Treasury Yields Finish Higher Despite May’s PCE Data, Marking Two Consecutive Quarters of Advances

Treasury Yields Finish Higher Despite May's PCE Data, Marking Two Consecutive Quarters of Advances

Yields on long-term U.S. government bonds saw a notable increase towards the end of June, marking their highest levels in over two weeks. This uptick was primarily driven by a flurry of selling activity among traders who were adjusting their positions as the month and quarter drew to a close. The movement in yields affected various maturities of Treasury securities, including the 2-year, 10-year, and 30-year bonds, which all recorded gains for the second consecutive quarter.

The 2-year Treasury yield edged slightly higher to 4.718%, up from 4.714% the previous day.
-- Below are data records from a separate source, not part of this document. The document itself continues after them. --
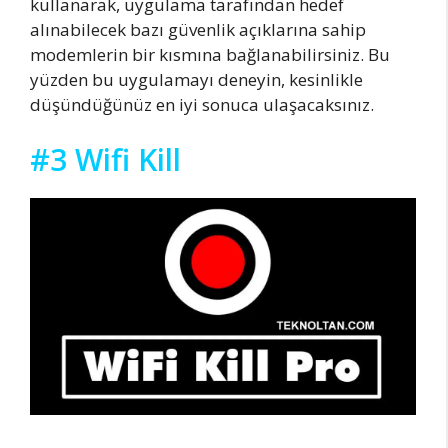
kullanarak, uygulama tarafından hedef
alınabilecek bazı güvenlik açıklarına sahip
modemlerin bir kısmına bağlanabilirsiniz. Bu
yüzden bu uygulamayı deneyin, kesinlikle
düşündüğünüz en iyi sonuca ulaşacaksınız.
#3 Wifi Kill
Over the past two quarters, this yield has climbed by 47 basis points, the most significant increase over such a period since September 2023. Meanwhile, the yield on the benchmark 10-year Treasury note rose by 5.5 basis points to 4.342%, compared to 4.287% on the preceding day. Similarly, the 30-year Treasury yield increased by 7.6 basis points to 4.502%, from 4.426% previously. These levels represented the highest rates seen for the 10-year and 30-year yields since mid-June, with both bonds gaining 48.2 basis points over the past two quarters.

The reversal in bond prices and subsequent rise in yields on Friday followed an initial bond market rally earlier in the day, triggered by the release of May’s personal-consumption-expenditures (PCE) inflation data. Initially, the market reacted positively to the data, which showed no increase in the PCE price index and a minimal 0.1% rise in core PCE, excluding volatile items like food and energy. This subdued inflation report provided temporary relief to investors concerned about rising price pressures.

San Francisco Fed President Mary Daly, commenting on CNBC, acknowledged the moderation in inflation indicated by May’s PCE data but emphasized ongoing challenges in managing inflationary expectations. The Federal Reserve continues to monitor economic indicators closely as it navigates monetary policy decisions.

Aside from inflation data, market participants also focused on the broader U.S. fiscal outlook, particularly following a televised debate between President Joe Biden and former President Donald Trump. The implications of potential policy shifts discussed during the debate could influence market sentiment and future economic projections.

Overall, the movement in Treasury yields reflected a complex interplay of economic data releases, market sentiment adjustments, and anticipations regarding future Federal Reserve actions and fiscal policies, highlighting the ongoing volatility and uncertainty in financial markets.